MCPS Retooling Model for Ranking School Expansion, Revitalization Projects

Proposed approach would take capacity into account


Published:

Andrew Zuckerman, chief operating officer for MCPS, talks about new approaches to ranking school renovation and expansion projects.

Via Montgomery County Public Schools

School officials are looking to change up the way they rank expansion and rehabilitation projects in line for funding.

For years, Montgomery County Public Schools has formed its project queue based on a one-time assessment of a school’s condition. This evaluation looks only at the facility’s age and physical state and doesn’t take into account the school’s capacity or impact of various programs. And once established, the school’s place in the lineup might remain fixed for two decades or more.

Andrew Zuckerman, chief operating officer for MCPS, told the Board of Education on Tuesday that his office is updating this system as staff begins drafting a six-year plan for capital projects. 

For example, the proposed approach would factor in the amount of crowding at a school and programmatic uses, he said. He and his office’s executive director, Essie McGuire, also recommended reevaluating the queue on a regular basis. Since buildings deteriorate at different paces, more frequent checks are necessary to make sure the most urgent projects rise to the top of the capital improvements program, she said.

School Board member Judith Docca said she agreed school capacity considerations have been missing from MCPS’s approach to prioritizing revitalization and addition projects.
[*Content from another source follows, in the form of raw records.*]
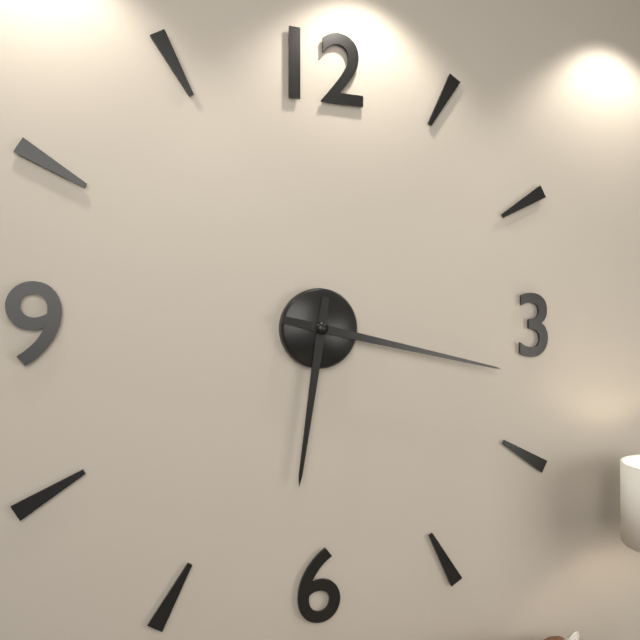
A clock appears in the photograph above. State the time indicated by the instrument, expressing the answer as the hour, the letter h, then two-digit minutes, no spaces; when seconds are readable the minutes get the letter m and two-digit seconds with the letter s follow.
6h17
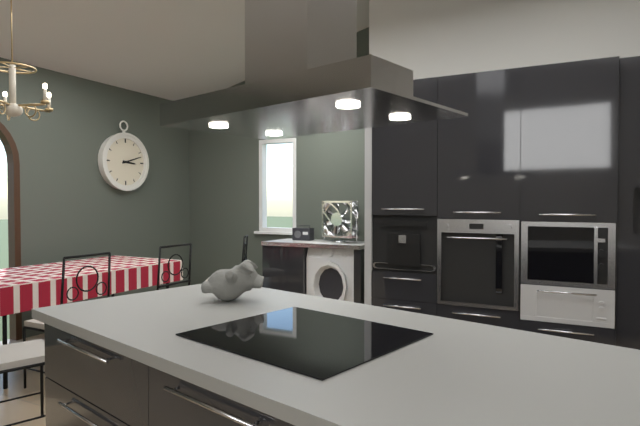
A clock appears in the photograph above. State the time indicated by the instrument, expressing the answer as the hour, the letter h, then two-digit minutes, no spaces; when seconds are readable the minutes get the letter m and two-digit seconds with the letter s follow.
3h12
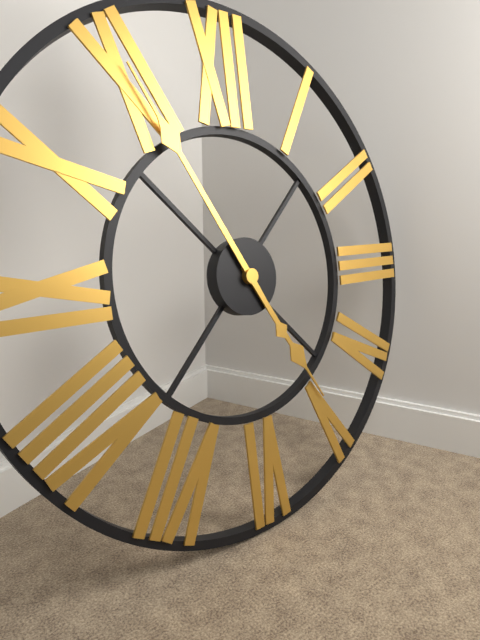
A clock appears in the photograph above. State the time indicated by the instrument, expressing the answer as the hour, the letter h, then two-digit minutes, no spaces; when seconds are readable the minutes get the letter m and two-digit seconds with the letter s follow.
4h55
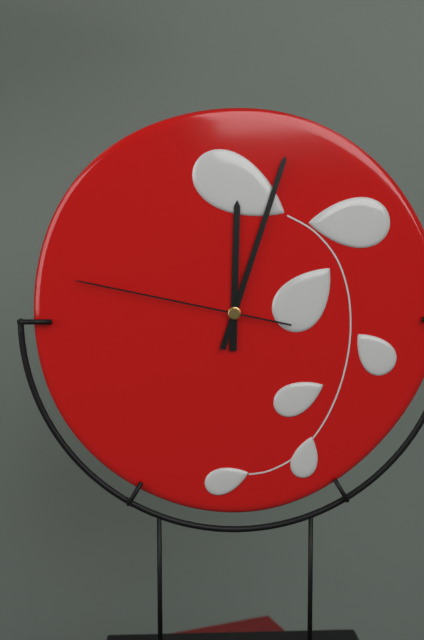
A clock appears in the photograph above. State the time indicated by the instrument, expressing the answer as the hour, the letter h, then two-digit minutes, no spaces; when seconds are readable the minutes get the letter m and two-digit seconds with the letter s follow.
12h03m47s
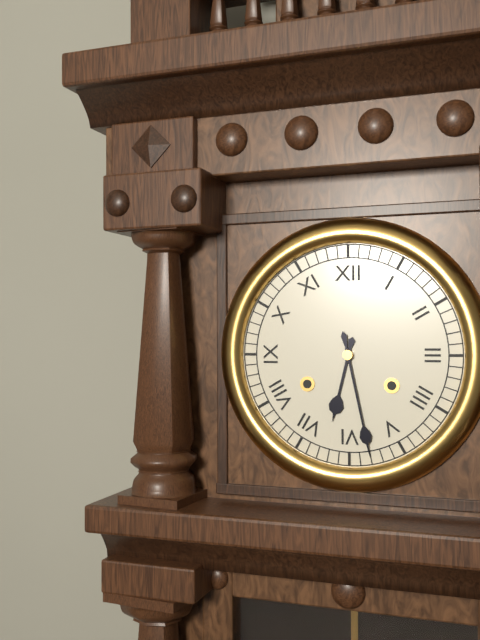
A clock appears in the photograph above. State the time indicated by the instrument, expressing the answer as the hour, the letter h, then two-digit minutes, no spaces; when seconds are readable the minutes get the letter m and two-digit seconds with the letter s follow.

“That has caused us a lot of problems in the past, and I appreciate you making a change there,” she said.

Board member Patricia O’Neill stressed the importance of showing the community that the ranking system is trustworthy.

“We need something that is absolutely fair, that’s absolutely objective,” she said.

McGuire said MCPS is also reexamining its long-range planning strategies, working with an external consultant to develop strategic growth management plans that look beyond the six-year horizon of the school system’s capital improvement program. Staff will likely use this model to do far-reaching planning in the Walter Johnson and Bethesda-Chevy Chase clusters, where development activity is expected to put pressure on school capacity.

These new planning approaches will come into play as MCPS staff prepares the superintendent’s recommended capital improvement program for fiscal 2019-2024, slated for release in October.